Start of Records provided
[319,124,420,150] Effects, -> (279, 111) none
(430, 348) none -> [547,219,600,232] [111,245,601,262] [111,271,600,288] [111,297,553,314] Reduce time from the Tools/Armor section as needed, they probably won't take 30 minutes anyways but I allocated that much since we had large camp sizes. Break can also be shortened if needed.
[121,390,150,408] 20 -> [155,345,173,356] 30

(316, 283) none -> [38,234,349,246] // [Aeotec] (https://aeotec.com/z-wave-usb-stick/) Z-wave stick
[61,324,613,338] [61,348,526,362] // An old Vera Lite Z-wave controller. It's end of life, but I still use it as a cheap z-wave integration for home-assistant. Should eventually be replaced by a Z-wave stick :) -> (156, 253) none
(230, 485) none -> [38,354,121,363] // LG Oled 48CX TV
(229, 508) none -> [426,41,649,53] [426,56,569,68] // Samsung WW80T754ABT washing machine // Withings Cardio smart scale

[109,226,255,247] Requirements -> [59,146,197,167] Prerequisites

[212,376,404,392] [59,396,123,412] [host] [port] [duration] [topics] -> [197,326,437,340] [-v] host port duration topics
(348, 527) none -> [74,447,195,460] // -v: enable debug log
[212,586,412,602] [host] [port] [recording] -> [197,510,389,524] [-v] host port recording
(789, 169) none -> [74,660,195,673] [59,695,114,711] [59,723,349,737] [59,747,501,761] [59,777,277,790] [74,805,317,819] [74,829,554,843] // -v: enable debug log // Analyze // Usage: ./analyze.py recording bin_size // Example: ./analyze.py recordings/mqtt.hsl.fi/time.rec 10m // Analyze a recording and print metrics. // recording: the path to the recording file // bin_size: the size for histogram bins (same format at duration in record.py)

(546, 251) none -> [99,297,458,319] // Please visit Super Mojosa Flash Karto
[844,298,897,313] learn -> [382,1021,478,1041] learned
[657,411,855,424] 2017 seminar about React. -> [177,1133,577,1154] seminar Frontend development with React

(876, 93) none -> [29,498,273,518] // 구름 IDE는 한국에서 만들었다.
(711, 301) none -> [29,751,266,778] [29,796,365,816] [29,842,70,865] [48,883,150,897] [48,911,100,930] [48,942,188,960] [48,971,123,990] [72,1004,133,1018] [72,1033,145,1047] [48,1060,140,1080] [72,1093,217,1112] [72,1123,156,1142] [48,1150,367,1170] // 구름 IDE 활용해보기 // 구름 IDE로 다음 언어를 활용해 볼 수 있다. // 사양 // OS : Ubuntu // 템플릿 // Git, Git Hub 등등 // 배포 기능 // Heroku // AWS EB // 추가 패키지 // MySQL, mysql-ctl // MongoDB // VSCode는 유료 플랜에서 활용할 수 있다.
End of Records provided
- [Assignment]
Exactly as written, give the records again.

- [Answer section]
[319,124,420,150] Effects, -> (279, 111) none
(430, 348) none -> [547,219,600,232] [111,245,601,262] [111,271,600,288] [111,297,553,314] Reduce time from the Tools/Armor section as needed, they probably won't take 30 minutes anyways but I allocated that much since we had large camp sizes. Break can also be shortened if needed.
[121,390,150,408] 20 -> [155,345,173,356] 30

(316, 283) none -> [38,234,349,246] // [Aeotec] (https://aeotec.com/z-wave-usb-stick/) Z-wave stick
[61,324,613,338] [61,348,526,362] // An old Vera Lite Z-wave controller. It's end of life, but I still use it as a cheap z-wave integration for home-assistant. Should eventually be replaced by a Z-wave stick :) -> (156, 253) none
(230, 485) none -> [38,354,121,363] // LG Oled 48CX TV
(229, 508) none -> [426,41,649,53] [426,56,569,68] // Samsung WW80T754ABT washing machine // Withings Cardio smart scale

[109,226,255,247] Requirements -> [59,146,197,167] Prerequisites

[212,376,404,392] [59,396,123,412] [host] [port] [duration] [topics] -> [197,326,437,340] [-v] host port duration topics
(348, 527) none -> [74,447,195,460] // -v: enable debug log
[212,586,412,602] [host] [port] [recording] -> [197,510,389,524] [-v] host port recording
(789, 169) none -> [74,660,195,673] [59,695,114,711] [59,723,349,737] [59,747,501,761] [59,777,277,790] [74,805,317,819] [74,829,554,843] // -v: enable debug log // Analyze // Usage: ./analyze.py recording bin_size // Example: ./analyze.py recordings/mqtt.hsl.fi/time.rec 10m // Analyze a recording and print metrics. // recording: the path to the recording file // bin_size: the size for histogram bins (same format at duration in record.py)

(546, 251) none -> [99,297,458,319] // Please visit Super Mojosa Flash Karto
[844,298,897,313] learn -> [382,1021,478,1041] learned
[657,411,855,424] 2017 seminar about React. -> [177,1133,577,1154] seminar Frontend development with React

(876, 93) none -> [29,498,273,518] // 구름 IDE는 한국에서 만들었다.
(711, 301) none -> [29,751,266,778] [29,796,365,816] [29,842,70,865] [48,883,150,897] [48,911,100,930] [48,942,188,960] [48,971,123,990] [72,1004,133,1018] [72,1033,145,1047] [48,1060,140,1080] [72,1093,217,1112] [72,1123,156,1142] [48,1150,367,1170] // 구름 IDE 활용해보기 // 구름 IDE로 다음 언어를 활용해 볼 수 있다. // 사양 // OS : Ubuntu // 템플릿 // Git, Git Hub 등등 // 배포 기능 // Heroku // AWS EB // 추가 패키지 // MySQL, mysql-ctl // MongoDB // VSCode는 유료 플랜에서 활용할 수 있다.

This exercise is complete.